An instant release of buprenorphine or a pharmaceutically acceptable salt thereof upon oral, preferably sublingual, application means that substantially all of the buprenorphine or said pharmaceutically acceptable salt thereof will be released within less than three minutes, preferably within less than two minutes or less than one minute. Even more preferably, substantially all of the buprenorphine or said pharmaceutically acceptable salt thereof will be released within less than thirty seconds, twenty seconds, ten seconds or even within less than five seconds after oral, preferably sublingual, application of the dosage form. In one of the preferred embodiments these oral dosage forms will comprise between approximately 0.1 mg and approximately 16 mg buprenorphine or the equivalent amounts of a pharmaceutically acceptable salt thereof.
In a further preferred embodiment these oral pharmaceutical dosage forms will achieve an average C.sub.max of between 1.5 ng/ml and approximately 2.25 ng/ml in the case of a dose of 0.4 mg buprenorphine hydrochloride being administered.
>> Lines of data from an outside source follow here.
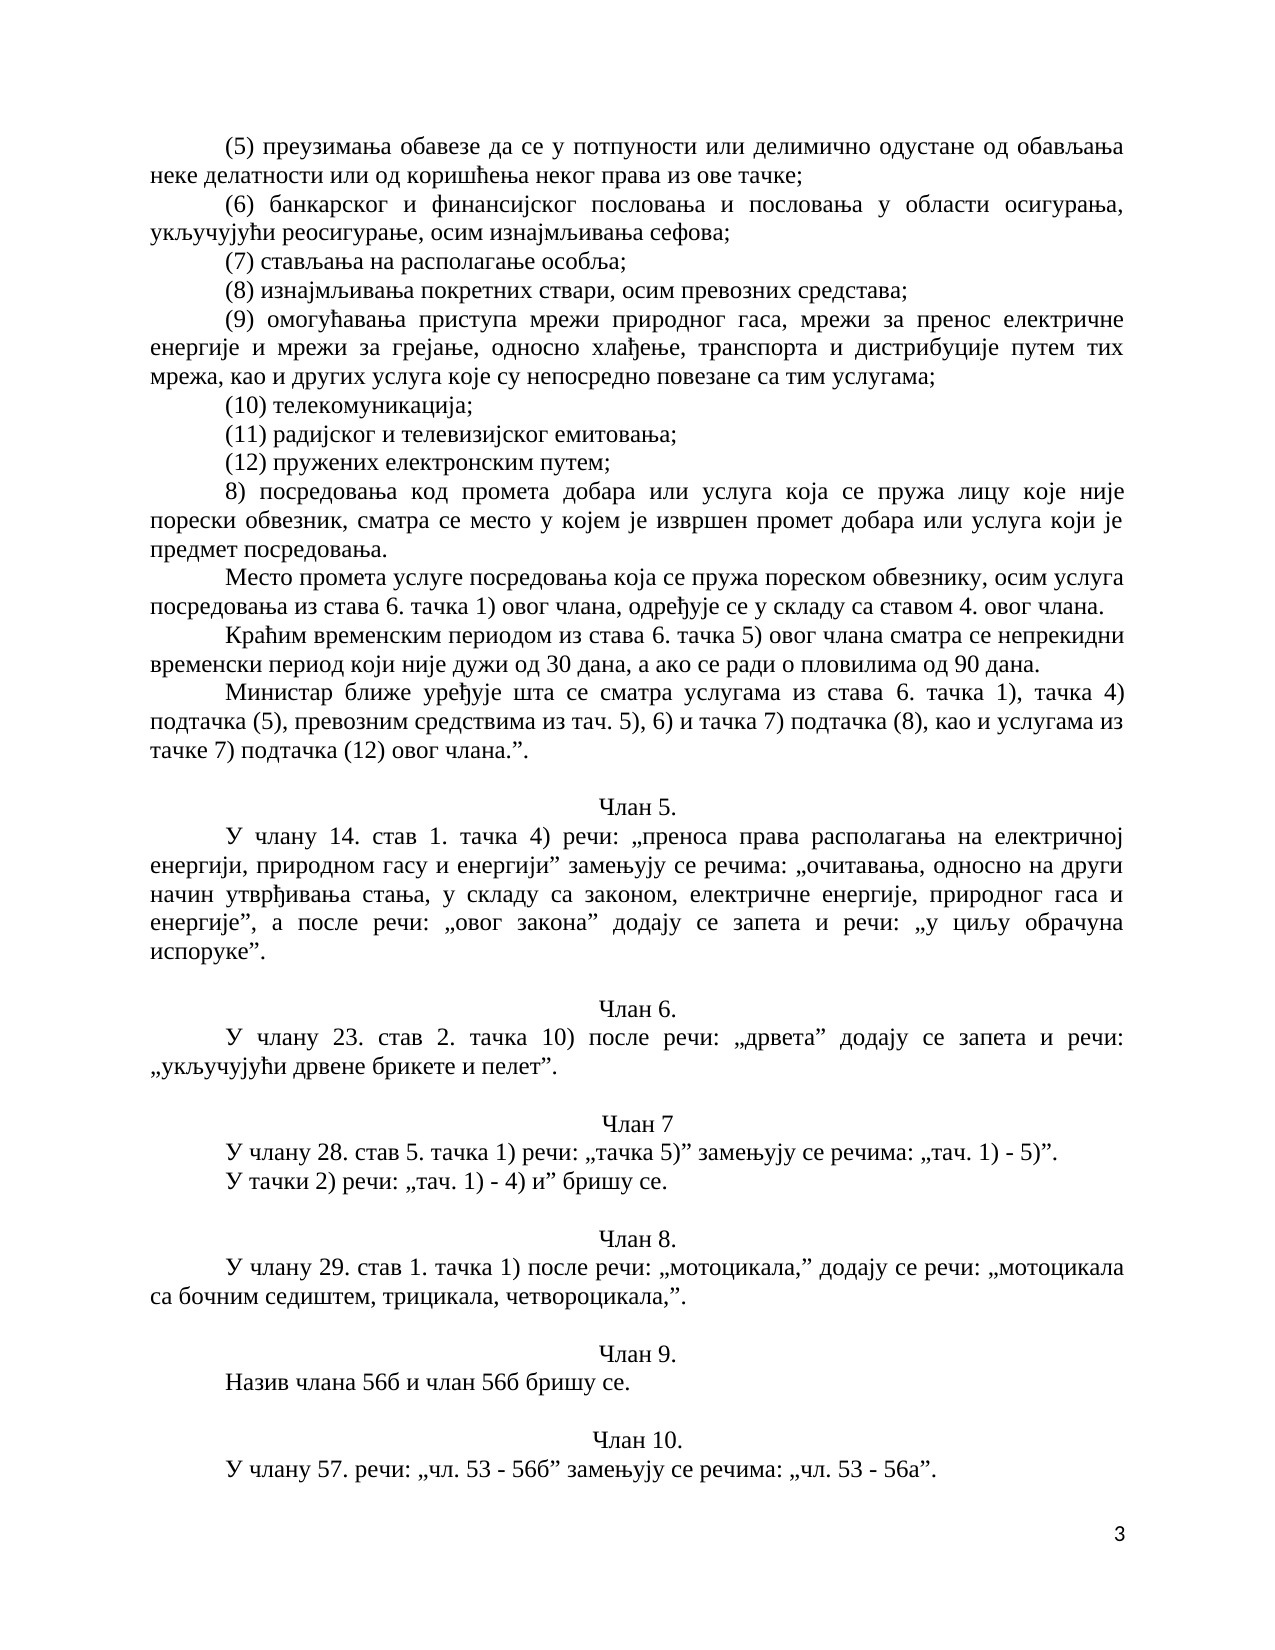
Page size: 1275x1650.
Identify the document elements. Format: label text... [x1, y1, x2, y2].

text (10) телекомуникација; [150, 390, 1125, 419]
text (9) омогућавања приступа мрежи природног гаса, мрежи за пренос електричне енергије и мрежи за грејање, односно хлађење, транспорта и дистрибуције путем тих мрежа, као и других услуга које су непосредно повезане са тим услугама; [150, 304, 1125, 390]
text Члан 10. [150, 1425, 1125, 1454]
text У члану 23. став 2. тачка 10) после речи: „дрвета” додају се запета и речи: „укључујући дрвене брикете и пелет”. [150, 1022, 1125, 1080]
text Министар ближе уређује шта се сматра услугама из става 6. тачка 1), тачка 4) подтачка (5), превозним средствима из тач. 5), 6) и тачка 7) подтачка (8), као и услугама из тачке 7) подтачка (12) овог члана.ˮ. [150, 677, 1125, 764]
text У тачки 2) речи: „тач. 1) - 4) иˮ бришу се. [150, 1166, 1125, 1195]
text (11) радијског и телевизијског емитовања; [150, 419, 1125, 447]
text 8) посредовања код промeта добара или услуга која се пружа лицу које није порески обвезник, сматра се место у којем је извршен промет добара или услуга који је предмет посредовања. [150, 476, 1125, 562]
text Члан 5. [150, 792, 1125, 821]
text (6) банкарског и финансијског пословања и пословања у области осигурања, укључујући реосигурање, осим изнајмљивања сефова; [150, 189, 1125, 246]
text У члану 14. став 1. тачка 4) речи: „преноса права располагања на електричној енергији, природном гасу и енергијиˮ замењују се речима: „очитавања, односно на други начин утврђивања стања, у складу са законом, електричне енергије, природног гаса и енергијеˮ, а после речи: „овог законаˮ додају се запета и речи: „у циљу обрачуна испорукеˮ. [150, 821, 1125, 965]
text Члан 6. [150, 994, 1125, 1022]
text (5) преузимања обавезе да се у потпуности или делимично одустане од обављања неке делатности или од коришћења неког права из ове тачке; [150, 131, 1125, 189]
text У члану 28. став 5. тачка 1) речи: „тачка 5)ˮ замењују се речима: „тач. 1) - 5)ˮ. [150, 1137, 1125, 1166]
text У члану 29. став 1. тачка 1) после речи: „мотоцикала,ˮ додају се речи: „мотоцикала са бочним седиштем, трицикала, четвороцикала,ˮ. [150, 1252, 1125, 1310]
text У члану 57. речи: „чл. 53 - 56бˮ замењују се речима: „чл. 53 - 56аˮ. [150, 1454, 1125, 1482]
text (8) изнајмљивања покретних ствари, осим превозних средстава; [150, 275, 1125, 304]
text Члан 9. [150, 1339, 1125, 1367]
text Члан 8. [150, 1224, 1125, 1252]
text Краћим временским периодом из става 6. тачка 5) овог члана сматра се непрекидни временски период који није дужи од 30 дана, а ако се ради о пловилима од 90 дана. [150, 620, 1125, 677]
text (7) стављања на располагање особља; [150, 246, 1125, 275]
text Место промета услуге посредовања која се пружа пореском обвезнику, осим услуга посредовања из става 6. тачка 1) овог члана, одређује се у складу са ставом 4. овог члана. [150, 562, 1125, 620]
text Назив члана 56б и члан 56б бришу се. [150, 1367, 1125, 1396]
text Члан 7 [150, 1109, 1125, 1137]
text (12) пружених електронским путем; [150, 447, 1125, 476]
In the case of a dose of 8 mg buprenorphine HCl being administered, the C.sub.max will typically be between approximately 2.5 and 3.5 ng/ml and if a dose of 16 mg buprenorphine hydrochloride is administered the C.sub.max will preferably be between 5.5 to 6.5 ng/ml.
Yet another preferred embodiment of the invention relates to oral pharmaceutical dosage forms which may provide for the above-mentioned characteristics and/or an average Tmax of from approximately 45 to approximately 90 minutes.
In a particularly preferred embodiment the dosage forms will additionally comprise an opioid antagonist, preferably naloxone or a pharmaceutically acceptable salt thereof.
In yet a further preferred embodiment, the pharmaceutical dosage form will comprise buprenorphine and the opioid antagonist, which preferably is naloxone, in a weight ratio of from approximately 1:1 to approximately 10:1.
One embodiment of the present invention also relates to oral pharmaceutical dosage forms, which may have some or all of the aforementioned characteristics and wherein the dosage form has a film-like or wafer-like shape.
Another embodiment relates to a method of manufacturing the afore-mentioned described dosage forms.
Embodiments of the present invention also relate to the use of the afore-described oral, preferably sublingual, pharmaceutical dosage forms in the manufacture of a medicament for treating pain in a human or animal and/or for drug substitution therapy in drug-dependent human subjects.
One aspect of the invention also relates to a method of drug substitution therapy in drug-dependent human subjects wherein the aforementioned oral pharmaceutical dosage forms are administered to a drug-dependent subject in need thereof.